Drones (or unmanned aircraft) have truly become the front lines of our current warfare. Although we could certainly discuss the mental health impact on regions of the world where there is a constant fear of high-flying unmanned aircraft that could bomb your house at any moment, we will instead focus on the mental health implications for drone pilots. 

Don’t get me wrong, there are certainly practical advantages for pilots who are removed from the actual combat zone including safety/security, minimization of long deployments, and the ability to go home to a home cooked meal each night. However, despite the practical advantages drone pilots gain, they also experience circumstances that can lead to PTSD. In fact, some of those practical safety factors may actually increase likelihood of cognitive distortions such as survivors guilt, etc., which can serve to increase likelihood of PTSD symptom development.

The act of participating in and surviving combat can be a powerful, emotional experience. For many individuals, the act of killing another person can cause intense mental struggle as they try to make sense of what happened. Sometimes this struggle includes issues related to the the fairness of the fight (they had a weapon, they were already injured, etc.). I’ve listened to several young military men who returned from active combat situations who also wrestled with this issue of fairness. For example, a soldier may have significantly more guilt if the enemy they killed was unarmed or unprepared. This is similar to the idea of a “fair” match in sporting event or competitions. For a drone pilot, since there was no opportunity for the enemy to harm them in anyway it may seem unfair. The emotional experience of killing someone in the line of duty (e.g. as a drone pilot in Florida) and then driving home to their wife and kids safe and sound may also increase feelings of guilt. A depersonalization effect, if you will. It would appear that the lines between theater of war and home become blurred. Confusion between danger of war and safety of home.

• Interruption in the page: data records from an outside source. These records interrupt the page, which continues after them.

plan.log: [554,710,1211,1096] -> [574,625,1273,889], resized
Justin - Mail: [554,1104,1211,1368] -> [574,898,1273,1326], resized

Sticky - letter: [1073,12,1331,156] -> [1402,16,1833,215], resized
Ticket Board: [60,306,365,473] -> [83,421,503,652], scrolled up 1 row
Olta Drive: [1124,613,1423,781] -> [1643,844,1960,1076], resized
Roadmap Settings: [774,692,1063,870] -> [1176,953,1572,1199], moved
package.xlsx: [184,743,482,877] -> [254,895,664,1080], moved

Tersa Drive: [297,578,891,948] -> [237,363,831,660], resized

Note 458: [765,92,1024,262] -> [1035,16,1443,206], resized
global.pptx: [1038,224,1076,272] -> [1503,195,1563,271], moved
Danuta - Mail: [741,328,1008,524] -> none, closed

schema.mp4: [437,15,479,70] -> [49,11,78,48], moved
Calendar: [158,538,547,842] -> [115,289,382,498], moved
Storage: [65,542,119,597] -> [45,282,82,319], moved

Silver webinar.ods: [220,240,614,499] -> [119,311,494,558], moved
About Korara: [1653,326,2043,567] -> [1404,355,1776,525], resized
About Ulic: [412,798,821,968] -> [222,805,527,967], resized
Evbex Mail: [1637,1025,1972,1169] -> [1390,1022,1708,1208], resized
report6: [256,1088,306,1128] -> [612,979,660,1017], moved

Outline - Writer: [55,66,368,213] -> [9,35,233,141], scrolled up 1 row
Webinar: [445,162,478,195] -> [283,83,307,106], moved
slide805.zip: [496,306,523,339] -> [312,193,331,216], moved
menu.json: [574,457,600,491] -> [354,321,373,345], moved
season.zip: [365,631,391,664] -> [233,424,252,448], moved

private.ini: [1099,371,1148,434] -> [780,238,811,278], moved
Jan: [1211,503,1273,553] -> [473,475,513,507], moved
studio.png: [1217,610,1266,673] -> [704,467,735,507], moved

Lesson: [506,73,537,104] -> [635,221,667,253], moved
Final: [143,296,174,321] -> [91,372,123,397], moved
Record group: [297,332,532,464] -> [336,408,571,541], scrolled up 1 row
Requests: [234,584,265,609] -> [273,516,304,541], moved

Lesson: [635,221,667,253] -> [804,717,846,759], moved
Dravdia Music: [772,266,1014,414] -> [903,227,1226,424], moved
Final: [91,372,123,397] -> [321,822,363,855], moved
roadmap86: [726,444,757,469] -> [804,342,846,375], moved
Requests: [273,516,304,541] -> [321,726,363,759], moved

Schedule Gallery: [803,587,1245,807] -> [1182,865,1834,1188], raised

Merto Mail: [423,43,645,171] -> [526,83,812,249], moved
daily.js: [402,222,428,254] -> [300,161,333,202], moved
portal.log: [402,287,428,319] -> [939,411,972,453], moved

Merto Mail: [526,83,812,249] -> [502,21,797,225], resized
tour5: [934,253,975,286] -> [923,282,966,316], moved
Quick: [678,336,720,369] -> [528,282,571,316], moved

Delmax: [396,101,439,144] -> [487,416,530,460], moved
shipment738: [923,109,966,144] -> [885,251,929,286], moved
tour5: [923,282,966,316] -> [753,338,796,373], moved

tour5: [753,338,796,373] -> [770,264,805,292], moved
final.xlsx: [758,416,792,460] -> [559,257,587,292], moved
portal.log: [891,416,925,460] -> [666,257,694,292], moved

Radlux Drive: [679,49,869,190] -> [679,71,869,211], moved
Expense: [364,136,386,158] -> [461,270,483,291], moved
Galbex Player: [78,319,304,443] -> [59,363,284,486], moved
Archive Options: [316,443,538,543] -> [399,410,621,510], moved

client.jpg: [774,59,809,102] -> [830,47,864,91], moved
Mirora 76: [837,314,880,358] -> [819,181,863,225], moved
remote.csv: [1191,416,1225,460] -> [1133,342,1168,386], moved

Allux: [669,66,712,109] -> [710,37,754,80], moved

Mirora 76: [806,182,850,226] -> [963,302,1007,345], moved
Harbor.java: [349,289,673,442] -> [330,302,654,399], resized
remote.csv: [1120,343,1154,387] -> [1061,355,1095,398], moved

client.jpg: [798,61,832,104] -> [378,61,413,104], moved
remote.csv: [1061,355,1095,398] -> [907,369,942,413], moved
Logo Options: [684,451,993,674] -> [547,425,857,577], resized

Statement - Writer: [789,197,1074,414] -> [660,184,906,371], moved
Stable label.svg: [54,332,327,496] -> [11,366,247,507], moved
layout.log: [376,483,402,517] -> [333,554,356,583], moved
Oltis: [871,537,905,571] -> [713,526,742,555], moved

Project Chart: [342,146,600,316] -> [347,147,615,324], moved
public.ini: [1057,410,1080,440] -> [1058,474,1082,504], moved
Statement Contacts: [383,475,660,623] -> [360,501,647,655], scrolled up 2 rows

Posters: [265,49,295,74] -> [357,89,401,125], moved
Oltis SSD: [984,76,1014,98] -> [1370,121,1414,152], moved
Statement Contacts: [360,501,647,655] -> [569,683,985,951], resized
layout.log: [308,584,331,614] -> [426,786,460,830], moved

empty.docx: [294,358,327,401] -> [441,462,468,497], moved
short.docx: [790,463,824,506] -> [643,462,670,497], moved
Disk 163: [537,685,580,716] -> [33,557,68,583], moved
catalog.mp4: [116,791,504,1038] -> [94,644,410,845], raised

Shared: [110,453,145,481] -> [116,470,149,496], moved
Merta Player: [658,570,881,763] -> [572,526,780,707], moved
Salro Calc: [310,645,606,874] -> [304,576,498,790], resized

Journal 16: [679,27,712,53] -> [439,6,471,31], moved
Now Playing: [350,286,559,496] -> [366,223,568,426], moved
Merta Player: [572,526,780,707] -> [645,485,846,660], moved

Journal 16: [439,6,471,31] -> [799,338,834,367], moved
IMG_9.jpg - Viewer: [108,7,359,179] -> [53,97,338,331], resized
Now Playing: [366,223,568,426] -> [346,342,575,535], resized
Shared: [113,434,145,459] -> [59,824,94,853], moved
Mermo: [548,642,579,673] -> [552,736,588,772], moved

Let’s also take a quick look from a diagnostic perspective at Criterion A description from the DSM-IV TR.
A. The person has been exposed to a traumatic event in which both of the following were present:

(1) the person experienced, witnessed, or was confronted with an event or events that involved actual or threatened death or serious injury, or a threat to the physical integrity of self or others
(2) the person’s response involved intense fear, helplessness, or horror.

Whether in person or viewed through a computer monitor, drone pilots could still witness numerous occasions of death related to their own actions from millions of miles away. While I certainly will not comment on the ethical implications of drone warfare, I do want to raise awareness of the mental health needs of drone pilots. Just because they sit from the safety of the computer chair, they are certainly not safe from the emotional and psychological dangers of war.